> ЧТО НУЖНО СДЕЛАТЬ
(a) Воспроизведите отрывок из интервью о детском театре от слов «Есть какие-то простые» до слов «задачи пытаетесь решить?» включительно.
(b) Пожалуйста, выпишите по порядку все предложения из интервью о детском театре, которые заканчиваются вопросительным знаком.

> ФРАГМЕНТ СТРАНИЦЫ
....................

В «Двенадцати месяцах» у нас тоже была идея вовлечь публику: сделать их горожанами, которые бы выполняли эти дурацкие приказы, подчеркивая тотальный абсурд этого мира. Или сами 12 месяцев – это такие идолы, поэтому они могли бы появляться из небытия (то есть не со сцены, а с балкона в зрительном зале) и уходить в небытие. Такие тени, божества-призраки. Но, к сожалению, в сценической реальности это не всегда возможно.

То есть вас все-таки тянет к Хармсу?

Тянет. Но даже скорее не к Хармсу, а к русскому авангарду. Я его обожаю. Считаю, что это выдающаяся часть русской культуры и искусства. Там очень много великих находок. Мне кажется, сегодня есть смысл снова возвращаться к ним. Тогда, в начале века, возникла какая-то невероятная энергия. И эта энергия, к сожалению, не смогла развиться до конца и погибла. Я стараюсь ставить спектакли, используя опыт того прекрасного времени поиска в искусстве. Это какая-то шкатулка, которую сегодня нужно заново открывать и исследовать. Важно заниматься своими истоками.  Я видел много зарубежных работ, и это чрезвычайно интересно, наблюдать за театром, который взаимодействует со своей культурой и традицией, при этом оставаясь живым и современным. Какой сегодня, например, национальный театр Японии или  Тайваня? Это же по-настоящему здорово, когда театр имеет свое лицо, когда у него есть что-то свое отличное. И при этом, если театр открыт другим культурам — это прекрасно. Во всяком случае, я хочу и пытаюсь заниматься именно таким театром.  

Я как-то должна была провести экскурсию по музейному залу для детей, примерно через пять минут, я, конечно, потеряла их внимание и вернуть его потом было жутко сложно. Наверняка, в театре есть такая же проблема. Вы для себя вывели какую-то формулу или правило, как заинтересовать ребенка спектаклем и не потерять его внимание?

Есть какие-то простые вещи. Например, детский спектакль не должен быть медленным. Хотя это не правило. Потому что детский спектакль на самом деле может быть медленным. Правил нет. Просто есть какой-то набор: не должен быть медленным, не должен быть слишком мрачным. Но при этом все эти рекомендации можно нарушить, и спектакль все равно может получиться. Я знаю одно — дети любят игру. Игру они чувствуют, как запах материнского молока. Если игры нет, то даже невероятно красочный спектакль будет для них скучным. Но как это делать? Универсального рецепта нет, каждый раз нужно что-то выдумывать. Каждую сцену, каждый кусочек, и это всегда непросто. Если получается, то здорово.

Почему вы стали заниматься детским театром? Что вас привлекает? Какие задачи пытаетесь решить?

Так просто получается. Специально я не занимаюсь детским театром. Но почему-то в моей биографии половина работ это спектакли для детей. Я не понимаю, почему так происходит, неверное, это какое-то божественное провидение. (Cмеется). Мне кажется, я пытаюсь и хочу заниматься поисковым театром. Наверное, театр для детей дает такую богатую возможность эксперимента.

....................

> ИМЕЮЩИЕСЯ ДАННЫЕ
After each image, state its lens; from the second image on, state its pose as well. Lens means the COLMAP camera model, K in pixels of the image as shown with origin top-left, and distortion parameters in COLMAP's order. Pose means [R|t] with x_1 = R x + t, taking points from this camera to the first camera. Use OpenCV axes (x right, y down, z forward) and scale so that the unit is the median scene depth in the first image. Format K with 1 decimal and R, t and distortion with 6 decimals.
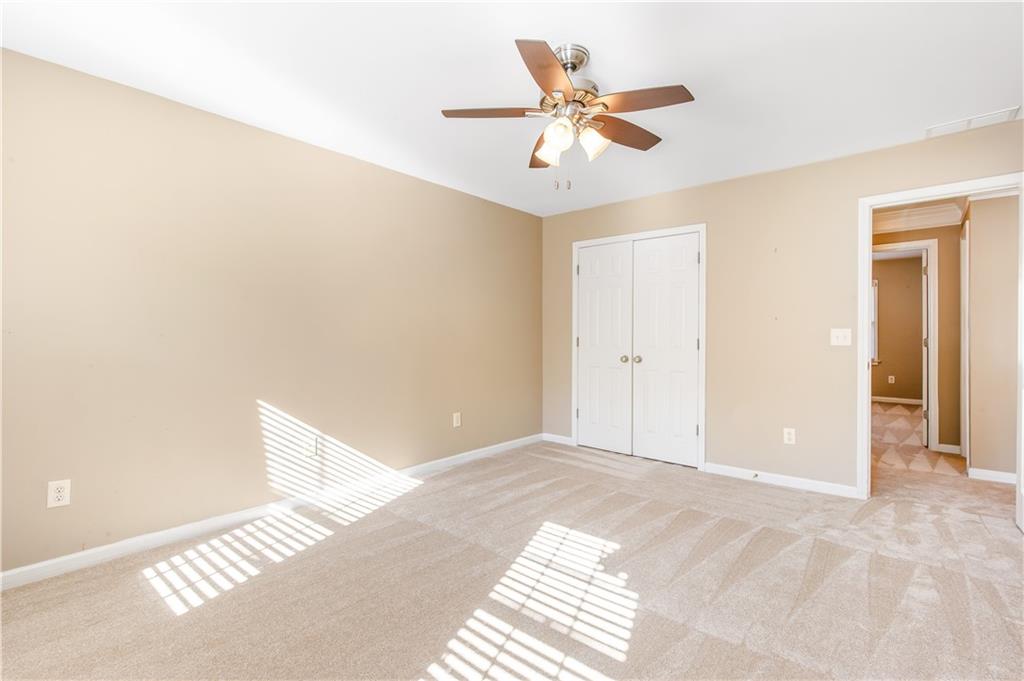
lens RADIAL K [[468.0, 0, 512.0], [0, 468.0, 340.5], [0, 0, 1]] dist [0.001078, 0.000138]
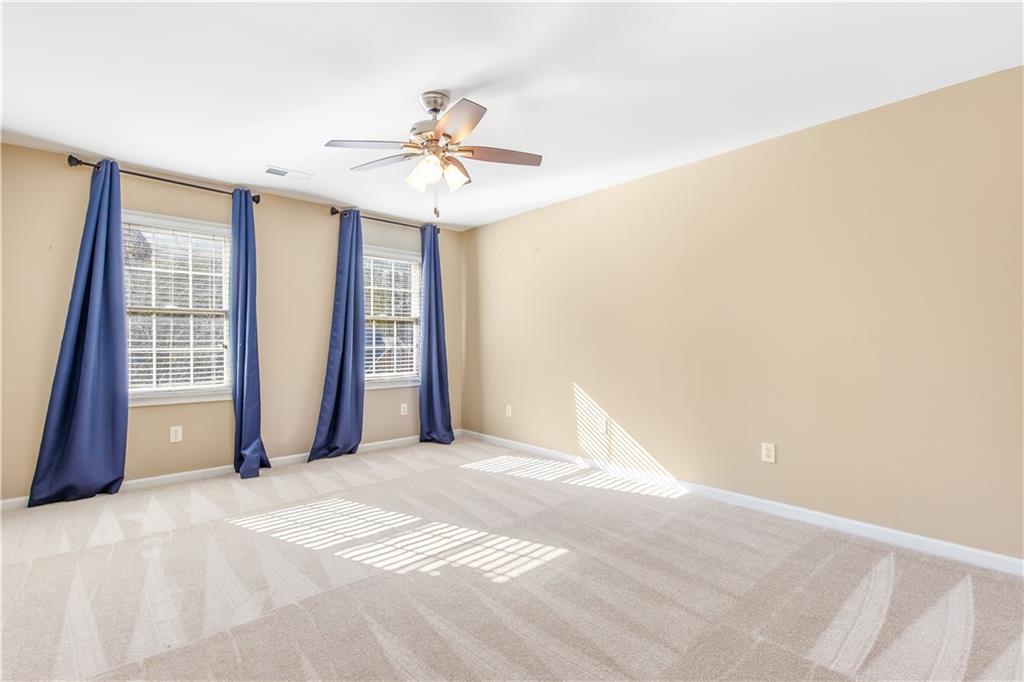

....................

> ОТВЕТЫ ПО ЗАДАНИЯМ
(a)
Есть какие-то простые вещи. Например, детский спектакль не должен быть медленным. Хотя это не правило. Потому что детский спектакль на самом деле может быть медленным. Правил нет. Просто есть какой-то набор: не должен быть медленным, не должен быть слишком мрачным. Но при этом все эти рекомендации можно нарушить, и спектакль все равно может получиться. Я знаю одно — дети любят игру. Игру они чувствуют, как запах материнского молока. Если игры нет, то даже невероятно красочный спектакль будет для них скучным. Но как это делать? Универсального рецепта нет, каждый раз нужно что-то выдумывать. Каждую сцену, каждый кусочек, и это всегда непросто. Если получается, то здорово.

Почему вы стали заниматься детским театром? Что вас привлекает? Какие задачи пытаетесь решить?

(b)
1. То есть вас все-таки тянет к Хармсу?
2. Какой сегодня, например, национальный театр Японии или Тайваня?
3. Вы для себя вывели какую-то формулу или правило, как заинтересовать ребенка спектаклем и не потерять его внимание?
4. Но как это делать?
5. Почему вы стали заниматься детским театром?
6. Что вас привлекает?
7. Какие задачи пытаетесь решить?